Florida's fourth-largest homeowner insurer, which submitted the request to regulators Friday, is the latest in a string of requests to increase rates on homeowners policies. It joins USAA, which wants a 53.9 percent hike and Florida Farm Bureau, which seeks a 30.3 percent increase, as well other insurers seeking mammoth rate increases.
The requests have angered Gov. Charlie Crist and other state legislators. Lawmakers provided $12 billion dollars in discounted reinsurance -- insurance for insurance companies -- to insurers with the understanding they would pass savings on to consumers. The expanded fund was the centerpiece of the state legislature and the governor's homeowner insurance rate reduction plan approved last January.
Ultimately, that risk is passed on to insurance policyholders throughout Florida, who would have to pay surcharges if the fund was forced to pay claims for a major hurricane. The $28 billion fund, known as the Florida Hurricane Catastrophe Fund, has $28 billion in potential liabilities only $2 billion in assets.
All homeowner insurance companies in Florida must make filings with state insurance regulators by Monday showing their final costs of buying reinsurance. As of Friday, the majority of the state's insurers had not filed the ''true-ups,'' as they are called.
Many companies had reduced rates as of June 1 based on preliminary findings of the changes. Those cuts have averaged 12 percent, half of what state officials had predicted.
True up filings, such as the one Allstate filed Friday, threaten to wipe out even those small savings.

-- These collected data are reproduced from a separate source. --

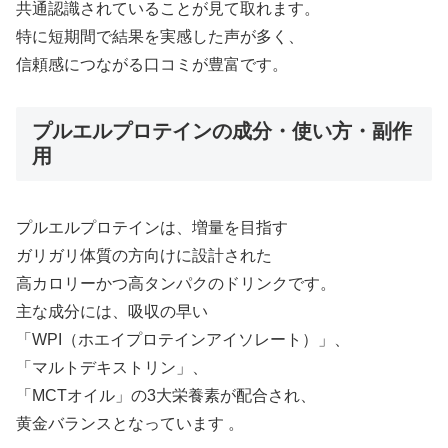
共通認識されていることが見て取れます。
特に短期間で結果を実感した声が多く、
信頼感につながる口コミが豊富です。
プルエルプロテインの成分・使い方・副作
用
プルエルプロテインは、増量を目指す
ガリガリ体質の方向けに設計された
高カロリーかつ高タンパクのドリンクです。
主な成分には、吸収の早い
「WPI（ホエイプロテインアイソレート）」、
「マルトデキストリン」、
「MCTオイル」の3大栄養素が配合され、
黄金バランスとなっています 。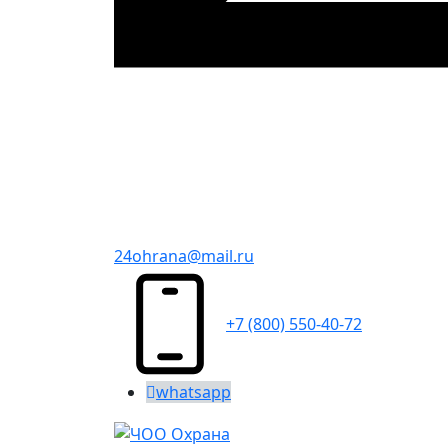
24ohrana@mail.ru
+7 (800) 550-40-72
whatsapp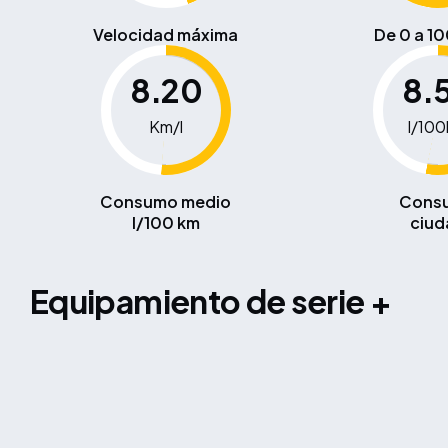
Velocidad máxima
De 0 a 1
8.20
8.
Km/l
l/10
Consumo medio
Cons
l/100 km
ciud
equipamiento de serie +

Allstate spokesman Adam Shores said the insurer is taking advantage of the state reinsurance fund but says the company still needs additional costly coverage from the global reinsurance marketplace to ensure it can pay claims in the event of a string of major catastrophic hurricanes.
''We want to be in a position to meet our promise for our customers,'' he said.
In its filing with the state, Allstate says it purchased $1.8 billion worth of reinsurance, which it estimated could pay claims for two 1-in-100-year hurricanes.
It was not immediately clear if Allstate had increased reinsurance purchases from last year. Shores could not provide specifics nor could insurance regulators.
The governor's special counsel, Chris Kise, attacked the proposed increase as excessive and unrealistic. ''Not since Noah has there been a castatrophe at the level Allstate is preparing for,'' he told The Miami Herald.
Florida Insurance Commissioner Kevin McCarty, like Crist, has been critical of other insurers who have filed for rate increases, charging that some of them have unnecessarily increased their purchase of reinsurance to drive rates up. McCarty was unavailable Friday.
Jonathan Kees, a spokesman for the state office of insurance regulation questioned the Allstate rate hike. He said regulators will give the filing an in-depth examination to make sure it complies with rate reductions mandated by state lawmakers.
''A 42 percent increase in rates does not appear to be in line with that objective,'' he said.
The increase cannot go into effect without the permission of the state regulators. State law requires a hearing for any increase over 15 percent.
Shores said Allstate Floridian has been under pressure from agencies that rate financial stability. Insurers have purchased additional reinsurance because of the rating agencies' views that insurers are facing increased hurricane risk. They also have questioned the viability of the state's hurricane catastrophe fund to pay claims after a catastrophic storm.
Allstate Floridian has about 300,000 policies. A smaller affiliate, Allstate Floridian Indemnity Co.is asking for 28.3 percent increase. It covers about 100,000 policies and reduced rates in June 13 percent.